/LLMRetrieval

A Solr information retrieval system with the capabilities of a large language model

Primary LanguagePython

LLM Augmented Retrieval

Overview

The aim of this project is to augment the Solr information retrieval system with the capabilities of a large language model. This model is GPT-3.5. The combined system performs two types of actions: query reformulation and giving relevance feedback on retrieved documents. This system produces three sets of results. The first set is from the original query. The second is from the augmented query that the system produced. And the third is a set of aggregated results that combines the first two.

Quick Start

This project requires several dependencies before it is ready to run:

  • The Solr and Trec-eval programs in the directory or otherwise globally accessible.
  • A valid Python 3 environment with the packages from the requirements.txt file installed.
    • This should ideally be Python 3.10 or above, but older versions may still work.
  • A valid OpenAI account is needed to make API calls to GPT.
  • A .env file in the root directory of this project. Within this file, the keys of OPENAI_API_KEY and OPENAI_ORGANIZATION should be filled in with valid credentials.
    • An example env already exists to make this process more straightforward. Simply fill in the two keys that are already in the file and rename the file to .env by adding a period to the beginning.

To run the system, run the main.py file with:

python main.py <FIRST_QUERY> <LAST_QUERY>

where the arguments are both integers representing the index TREC queries (0-49). The first argument is the first TREC query to run the system on and the second is the last query to run the system on. If both arguments are not provided, all TREC queries will be used.

Evaluation Results

This system is evaluated using the TREC dataset. The evaluation for this program is performed by TREC eval. MAP and nDCG are used as evaluation metrics for the top 200 results for all 48 TREC queries. Evaluation results can be found in the results folder. This contains the raw output from the TREC eval of all three results and the MAP and nDCG from all three results in one file for easy comparison per query.

Stopword Removal

Many of the functions of this augmented retrieval system require the removal of stopwords from text. For this, the nltk library is used. Each stopword from nltk.corpus.stopwords is then replaced with a space in the given text.

Query Reformulation

Queries are reformulated here by using two methods: term expansion and term reweighting. These operations can be either be performed individually or can both be performed. When both improvements are requested, the term reweighting is performed first to make sure only the original query terms are affected. Both of these require a list of retrieved documents from the original query.

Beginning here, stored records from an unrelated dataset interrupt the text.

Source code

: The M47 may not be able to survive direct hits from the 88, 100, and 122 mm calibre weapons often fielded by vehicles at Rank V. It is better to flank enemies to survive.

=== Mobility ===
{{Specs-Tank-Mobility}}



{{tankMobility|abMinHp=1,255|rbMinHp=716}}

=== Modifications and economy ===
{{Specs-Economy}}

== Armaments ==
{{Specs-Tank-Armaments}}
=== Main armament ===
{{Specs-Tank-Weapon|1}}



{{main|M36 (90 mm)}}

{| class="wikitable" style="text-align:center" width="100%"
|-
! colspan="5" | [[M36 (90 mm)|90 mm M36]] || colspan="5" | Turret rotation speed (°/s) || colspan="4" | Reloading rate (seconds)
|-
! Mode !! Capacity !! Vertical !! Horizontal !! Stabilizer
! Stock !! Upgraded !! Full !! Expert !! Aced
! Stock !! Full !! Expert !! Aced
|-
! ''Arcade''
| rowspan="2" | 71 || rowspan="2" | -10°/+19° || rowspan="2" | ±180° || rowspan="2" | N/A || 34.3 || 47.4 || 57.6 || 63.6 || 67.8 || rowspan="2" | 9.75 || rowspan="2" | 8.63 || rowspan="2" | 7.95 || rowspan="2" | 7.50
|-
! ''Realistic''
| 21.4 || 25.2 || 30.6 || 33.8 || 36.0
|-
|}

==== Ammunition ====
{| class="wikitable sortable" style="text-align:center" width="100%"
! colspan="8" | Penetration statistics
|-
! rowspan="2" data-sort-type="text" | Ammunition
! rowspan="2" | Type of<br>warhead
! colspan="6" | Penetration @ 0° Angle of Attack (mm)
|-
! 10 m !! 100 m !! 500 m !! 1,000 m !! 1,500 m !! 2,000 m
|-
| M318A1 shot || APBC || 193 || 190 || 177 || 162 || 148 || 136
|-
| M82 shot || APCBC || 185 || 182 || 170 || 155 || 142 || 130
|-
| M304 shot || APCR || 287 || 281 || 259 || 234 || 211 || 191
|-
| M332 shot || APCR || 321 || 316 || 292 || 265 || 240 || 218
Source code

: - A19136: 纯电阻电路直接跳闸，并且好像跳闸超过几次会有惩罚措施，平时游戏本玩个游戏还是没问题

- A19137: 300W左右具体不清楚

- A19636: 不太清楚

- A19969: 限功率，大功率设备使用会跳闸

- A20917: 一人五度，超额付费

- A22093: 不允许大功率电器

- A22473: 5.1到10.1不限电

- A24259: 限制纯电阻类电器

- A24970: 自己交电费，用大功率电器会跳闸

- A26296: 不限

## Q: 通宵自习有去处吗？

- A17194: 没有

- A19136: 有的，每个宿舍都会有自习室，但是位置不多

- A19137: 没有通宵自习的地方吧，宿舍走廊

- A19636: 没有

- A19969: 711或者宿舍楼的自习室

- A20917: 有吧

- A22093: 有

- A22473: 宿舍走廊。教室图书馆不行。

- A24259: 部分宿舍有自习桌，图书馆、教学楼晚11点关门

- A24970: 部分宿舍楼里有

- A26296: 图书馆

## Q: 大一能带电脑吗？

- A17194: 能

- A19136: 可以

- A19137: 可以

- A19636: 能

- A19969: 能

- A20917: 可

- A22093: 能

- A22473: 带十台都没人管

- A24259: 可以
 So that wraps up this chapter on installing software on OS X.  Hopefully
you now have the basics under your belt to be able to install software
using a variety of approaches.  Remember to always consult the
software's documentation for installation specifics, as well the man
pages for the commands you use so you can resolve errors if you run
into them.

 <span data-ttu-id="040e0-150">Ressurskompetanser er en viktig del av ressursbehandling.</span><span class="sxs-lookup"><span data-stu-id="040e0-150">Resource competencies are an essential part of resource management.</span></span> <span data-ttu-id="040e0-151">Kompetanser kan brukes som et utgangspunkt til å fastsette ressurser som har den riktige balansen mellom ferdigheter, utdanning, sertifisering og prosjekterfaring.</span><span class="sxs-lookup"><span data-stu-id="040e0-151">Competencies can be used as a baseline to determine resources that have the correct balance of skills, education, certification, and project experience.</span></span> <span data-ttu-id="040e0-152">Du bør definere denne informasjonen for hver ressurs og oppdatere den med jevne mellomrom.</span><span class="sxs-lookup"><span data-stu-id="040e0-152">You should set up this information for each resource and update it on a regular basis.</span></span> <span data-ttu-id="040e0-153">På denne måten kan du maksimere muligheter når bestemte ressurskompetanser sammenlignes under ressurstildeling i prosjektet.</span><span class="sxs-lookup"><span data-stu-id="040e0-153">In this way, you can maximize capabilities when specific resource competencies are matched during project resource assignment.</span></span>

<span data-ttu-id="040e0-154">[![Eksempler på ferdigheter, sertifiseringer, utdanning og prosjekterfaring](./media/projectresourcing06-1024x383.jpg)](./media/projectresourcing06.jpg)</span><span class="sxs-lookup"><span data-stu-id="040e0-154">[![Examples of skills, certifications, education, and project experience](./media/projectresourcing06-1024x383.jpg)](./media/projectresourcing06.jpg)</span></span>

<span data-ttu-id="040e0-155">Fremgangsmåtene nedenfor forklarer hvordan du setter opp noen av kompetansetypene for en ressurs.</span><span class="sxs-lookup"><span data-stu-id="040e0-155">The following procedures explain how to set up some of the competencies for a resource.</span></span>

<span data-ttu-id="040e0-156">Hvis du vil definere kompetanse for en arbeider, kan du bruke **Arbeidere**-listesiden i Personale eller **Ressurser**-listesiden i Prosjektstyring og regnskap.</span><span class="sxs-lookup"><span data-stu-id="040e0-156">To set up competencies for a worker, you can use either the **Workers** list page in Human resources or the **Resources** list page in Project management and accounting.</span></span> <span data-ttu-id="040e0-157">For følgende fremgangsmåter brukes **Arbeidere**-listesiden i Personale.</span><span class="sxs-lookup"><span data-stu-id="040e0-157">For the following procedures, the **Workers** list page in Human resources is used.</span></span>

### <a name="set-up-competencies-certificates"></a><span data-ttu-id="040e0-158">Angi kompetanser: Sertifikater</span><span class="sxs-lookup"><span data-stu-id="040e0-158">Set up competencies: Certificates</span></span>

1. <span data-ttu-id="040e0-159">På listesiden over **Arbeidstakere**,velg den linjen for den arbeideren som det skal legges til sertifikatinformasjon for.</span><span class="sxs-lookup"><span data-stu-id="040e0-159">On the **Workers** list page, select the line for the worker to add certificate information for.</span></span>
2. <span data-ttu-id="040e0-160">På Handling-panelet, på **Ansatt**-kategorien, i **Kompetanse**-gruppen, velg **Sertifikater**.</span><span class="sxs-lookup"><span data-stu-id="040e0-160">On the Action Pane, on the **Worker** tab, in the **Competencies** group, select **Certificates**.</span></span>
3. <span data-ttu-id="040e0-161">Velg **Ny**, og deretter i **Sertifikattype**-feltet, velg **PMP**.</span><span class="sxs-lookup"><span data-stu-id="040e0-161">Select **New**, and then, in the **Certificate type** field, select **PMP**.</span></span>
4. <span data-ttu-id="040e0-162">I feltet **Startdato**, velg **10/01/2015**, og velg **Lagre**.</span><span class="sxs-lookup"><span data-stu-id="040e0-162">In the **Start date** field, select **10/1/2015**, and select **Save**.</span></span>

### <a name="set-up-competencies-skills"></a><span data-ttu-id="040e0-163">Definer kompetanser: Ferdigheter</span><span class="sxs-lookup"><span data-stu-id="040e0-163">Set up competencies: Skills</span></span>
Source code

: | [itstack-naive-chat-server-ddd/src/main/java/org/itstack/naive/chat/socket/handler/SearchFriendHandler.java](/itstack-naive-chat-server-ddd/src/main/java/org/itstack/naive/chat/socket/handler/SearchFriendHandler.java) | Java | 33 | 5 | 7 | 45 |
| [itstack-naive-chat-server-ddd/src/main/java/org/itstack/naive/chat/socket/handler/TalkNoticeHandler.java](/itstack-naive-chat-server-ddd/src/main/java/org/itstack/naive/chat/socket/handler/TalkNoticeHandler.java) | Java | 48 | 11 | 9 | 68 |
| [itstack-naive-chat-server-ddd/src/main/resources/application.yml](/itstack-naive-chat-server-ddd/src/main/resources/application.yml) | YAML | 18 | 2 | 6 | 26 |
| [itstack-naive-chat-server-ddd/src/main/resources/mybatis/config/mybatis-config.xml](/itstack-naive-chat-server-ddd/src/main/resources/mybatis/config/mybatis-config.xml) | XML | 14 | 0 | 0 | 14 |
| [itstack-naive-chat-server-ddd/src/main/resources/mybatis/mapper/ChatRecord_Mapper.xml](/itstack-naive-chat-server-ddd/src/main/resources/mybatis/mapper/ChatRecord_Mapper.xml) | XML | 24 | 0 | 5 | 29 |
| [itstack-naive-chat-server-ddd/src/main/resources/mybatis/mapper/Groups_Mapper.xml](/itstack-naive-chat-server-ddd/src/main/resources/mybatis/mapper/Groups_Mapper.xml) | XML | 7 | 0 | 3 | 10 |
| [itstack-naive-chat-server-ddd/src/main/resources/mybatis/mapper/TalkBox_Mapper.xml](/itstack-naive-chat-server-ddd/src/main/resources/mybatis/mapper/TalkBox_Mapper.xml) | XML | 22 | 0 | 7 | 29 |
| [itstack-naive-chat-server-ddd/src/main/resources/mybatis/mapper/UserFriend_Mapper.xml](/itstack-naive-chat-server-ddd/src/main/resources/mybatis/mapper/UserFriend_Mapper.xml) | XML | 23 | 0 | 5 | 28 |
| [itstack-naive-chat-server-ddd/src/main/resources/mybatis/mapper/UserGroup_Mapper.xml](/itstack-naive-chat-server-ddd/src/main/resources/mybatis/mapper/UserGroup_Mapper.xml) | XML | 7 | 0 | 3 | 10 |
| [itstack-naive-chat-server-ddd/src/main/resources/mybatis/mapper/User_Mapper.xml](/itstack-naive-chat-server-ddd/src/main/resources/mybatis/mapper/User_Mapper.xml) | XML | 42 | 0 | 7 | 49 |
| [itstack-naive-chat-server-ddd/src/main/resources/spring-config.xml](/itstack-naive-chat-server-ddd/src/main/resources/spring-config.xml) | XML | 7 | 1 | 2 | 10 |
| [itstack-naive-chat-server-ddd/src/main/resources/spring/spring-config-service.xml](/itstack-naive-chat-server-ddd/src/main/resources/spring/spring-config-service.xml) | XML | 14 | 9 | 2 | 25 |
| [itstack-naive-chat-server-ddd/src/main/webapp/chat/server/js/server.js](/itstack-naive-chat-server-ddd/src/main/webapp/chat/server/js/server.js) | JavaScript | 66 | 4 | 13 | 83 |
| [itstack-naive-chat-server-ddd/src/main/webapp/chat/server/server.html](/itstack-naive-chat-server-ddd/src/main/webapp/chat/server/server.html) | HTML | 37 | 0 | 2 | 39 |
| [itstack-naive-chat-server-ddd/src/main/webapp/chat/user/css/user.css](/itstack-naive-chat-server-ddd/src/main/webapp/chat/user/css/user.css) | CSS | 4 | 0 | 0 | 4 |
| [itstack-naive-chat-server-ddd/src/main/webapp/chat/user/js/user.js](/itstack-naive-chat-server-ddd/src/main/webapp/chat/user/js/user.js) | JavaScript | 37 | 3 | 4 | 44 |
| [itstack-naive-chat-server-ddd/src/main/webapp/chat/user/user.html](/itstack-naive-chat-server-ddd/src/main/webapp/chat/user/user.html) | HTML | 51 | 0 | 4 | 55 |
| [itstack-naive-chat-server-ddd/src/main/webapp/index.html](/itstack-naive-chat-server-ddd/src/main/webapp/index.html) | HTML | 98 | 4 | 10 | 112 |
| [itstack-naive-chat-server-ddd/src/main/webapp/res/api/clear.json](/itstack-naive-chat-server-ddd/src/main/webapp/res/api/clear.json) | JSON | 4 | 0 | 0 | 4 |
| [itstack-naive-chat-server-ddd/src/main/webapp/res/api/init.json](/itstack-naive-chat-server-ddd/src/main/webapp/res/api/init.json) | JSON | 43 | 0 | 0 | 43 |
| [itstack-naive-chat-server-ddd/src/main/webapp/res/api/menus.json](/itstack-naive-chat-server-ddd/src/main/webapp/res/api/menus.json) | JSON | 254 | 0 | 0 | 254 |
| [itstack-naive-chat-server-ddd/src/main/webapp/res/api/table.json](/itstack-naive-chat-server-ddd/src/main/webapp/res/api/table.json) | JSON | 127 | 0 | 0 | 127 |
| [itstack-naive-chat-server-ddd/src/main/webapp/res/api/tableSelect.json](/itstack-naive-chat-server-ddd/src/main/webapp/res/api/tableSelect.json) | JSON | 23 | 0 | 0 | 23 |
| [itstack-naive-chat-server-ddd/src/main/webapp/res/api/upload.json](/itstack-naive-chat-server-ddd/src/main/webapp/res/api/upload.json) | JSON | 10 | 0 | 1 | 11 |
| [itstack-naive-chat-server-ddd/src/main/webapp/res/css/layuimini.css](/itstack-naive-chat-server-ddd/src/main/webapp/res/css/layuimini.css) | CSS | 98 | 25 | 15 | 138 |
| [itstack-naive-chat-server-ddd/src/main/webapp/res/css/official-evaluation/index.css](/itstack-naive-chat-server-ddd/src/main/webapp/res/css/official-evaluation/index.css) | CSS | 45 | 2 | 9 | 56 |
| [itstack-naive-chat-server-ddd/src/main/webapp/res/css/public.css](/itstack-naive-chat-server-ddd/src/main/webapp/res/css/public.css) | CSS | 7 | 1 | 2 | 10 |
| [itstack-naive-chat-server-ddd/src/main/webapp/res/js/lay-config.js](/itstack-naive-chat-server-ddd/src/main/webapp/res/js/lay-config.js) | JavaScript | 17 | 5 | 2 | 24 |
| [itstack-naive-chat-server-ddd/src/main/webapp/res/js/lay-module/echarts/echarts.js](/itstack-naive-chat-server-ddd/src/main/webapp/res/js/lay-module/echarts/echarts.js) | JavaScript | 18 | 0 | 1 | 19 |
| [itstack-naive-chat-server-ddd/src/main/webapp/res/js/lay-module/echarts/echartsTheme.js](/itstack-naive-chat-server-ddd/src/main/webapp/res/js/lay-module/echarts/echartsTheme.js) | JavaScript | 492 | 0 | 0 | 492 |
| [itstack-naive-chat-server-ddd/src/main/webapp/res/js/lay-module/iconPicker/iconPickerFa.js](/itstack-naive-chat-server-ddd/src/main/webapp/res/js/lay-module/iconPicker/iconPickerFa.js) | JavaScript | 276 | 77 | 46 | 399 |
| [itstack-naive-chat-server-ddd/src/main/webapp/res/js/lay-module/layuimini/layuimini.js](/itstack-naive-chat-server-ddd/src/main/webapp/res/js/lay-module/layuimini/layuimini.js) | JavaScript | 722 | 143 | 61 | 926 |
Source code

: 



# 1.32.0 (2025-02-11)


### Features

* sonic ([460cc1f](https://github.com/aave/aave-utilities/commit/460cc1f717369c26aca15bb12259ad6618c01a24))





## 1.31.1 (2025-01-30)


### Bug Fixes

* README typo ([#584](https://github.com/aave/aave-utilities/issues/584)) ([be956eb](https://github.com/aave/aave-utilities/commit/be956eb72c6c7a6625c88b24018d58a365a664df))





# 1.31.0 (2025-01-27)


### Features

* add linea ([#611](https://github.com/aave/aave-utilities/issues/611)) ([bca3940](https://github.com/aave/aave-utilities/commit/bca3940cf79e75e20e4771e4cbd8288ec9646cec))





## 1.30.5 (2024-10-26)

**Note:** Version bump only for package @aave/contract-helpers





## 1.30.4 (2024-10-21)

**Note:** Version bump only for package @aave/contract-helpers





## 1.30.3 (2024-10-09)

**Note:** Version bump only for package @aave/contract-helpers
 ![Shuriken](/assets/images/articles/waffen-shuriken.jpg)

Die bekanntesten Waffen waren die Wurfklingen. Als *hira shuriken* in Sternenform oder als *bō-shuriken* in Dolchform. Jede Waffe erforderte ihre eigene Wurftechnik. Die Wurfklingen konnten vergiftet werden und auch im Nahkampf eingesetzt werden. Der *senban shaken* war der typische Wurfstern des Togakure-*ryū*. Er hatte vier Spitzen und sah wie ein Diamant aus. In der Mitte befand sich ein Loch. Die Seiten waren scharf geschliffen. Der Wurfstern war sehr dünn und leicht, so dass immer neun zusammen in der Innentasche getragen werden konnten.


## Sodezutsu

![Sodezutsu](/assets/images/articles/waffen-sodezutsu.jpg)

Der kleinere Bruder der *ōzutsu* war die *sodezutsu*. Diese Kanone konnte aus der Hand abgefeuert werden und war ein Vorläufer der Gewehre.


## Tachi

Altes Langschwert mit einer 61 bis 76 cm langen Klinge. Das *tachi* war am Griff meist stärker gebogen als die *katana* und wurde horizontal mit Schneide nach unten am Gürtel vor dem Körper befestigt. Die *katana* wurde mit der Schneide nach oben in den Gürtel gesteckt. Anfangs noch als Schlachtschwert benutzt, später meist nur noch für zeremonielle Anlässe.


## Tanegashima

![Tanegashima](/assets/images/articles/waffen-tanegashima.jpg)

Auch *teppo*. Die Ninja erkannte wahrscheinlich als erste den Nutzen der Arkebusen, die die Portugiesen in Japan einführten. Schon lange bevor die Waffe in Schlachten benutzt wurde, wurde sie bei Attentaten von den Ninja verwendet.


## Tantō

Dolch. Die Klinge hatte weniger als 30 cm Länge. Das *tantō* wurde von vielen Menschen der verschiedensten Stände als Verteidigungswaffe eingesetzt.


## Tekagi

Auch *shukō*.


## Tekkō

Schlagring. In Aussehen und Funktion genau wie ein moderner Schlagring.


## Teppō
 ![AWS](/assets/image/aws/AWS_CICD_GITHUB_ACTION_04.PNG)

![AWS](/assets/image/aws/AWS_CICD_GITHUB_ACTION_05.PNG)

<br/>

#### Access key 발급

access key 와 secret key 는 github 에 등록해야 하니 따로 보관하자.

Extracting Relevant Keywords

An important component of both term reweighting and query expansion is a set of relevant keywords. Traditionally, these are extracted by removing the stopwords from some of the top documents and putting them into a set. This can be improved by using an LLM, however. Here, the model is asked to select only a few of the most relevant keywords from a document as a whole or from a set of relevant passages. These more relevant keywords or phrases are then added into a set after any stopwords are removed.

Term Reweighting

This process requires a set of relevant keywords and a set of non-relevant keywords. The non-relevant set is produced first. It utilizes a technique from pseudo-relevance feedback and selects the last few documents in the original retrieved list. These documents are then stripped of stopwords and added to a set. Second, the relevant keywords are extracted using the process described above. Relevant words that are already in the non-relevant set are not considered. For the reweighting itself, the Solr syntax of {term}^{weight} is used, where relevant words are boosted by some factor and non-relevant keywords are repressed by some factor.

Query Expansion

For query expansion, the same relevant terms from above are reused to expand the original query. These relevant keywords are appended to the query with a space, provided that they are not already in the query.

Relevance Feedback

During this process, documents within the top ten that are deemed non-relevant by the LLM are sent to the back of the list of retrieved documents. After getting a new list of documents from the reformulated query, each is judged on a four point scale from zero (not relevant at all), to three (very relevant). Any document that scores a zero is sent to the back of the list. Since non-relevant documents are only sent to the back of the list in order, the size of the final result list is the same as the initial.

Prompting

The prompts given to the model utilize several prompt engineering techniques to ensure the most useful responses. One technique used is framing. This technique places the model into a particular role, encouraging it to behave as if it is well-trained at a particular task. For example, "You are an information retrieval expert". Another technique used is few-shot priming. This strategy gives the model one or more examples of desired responses. This is especially useful in generating relevance judgements.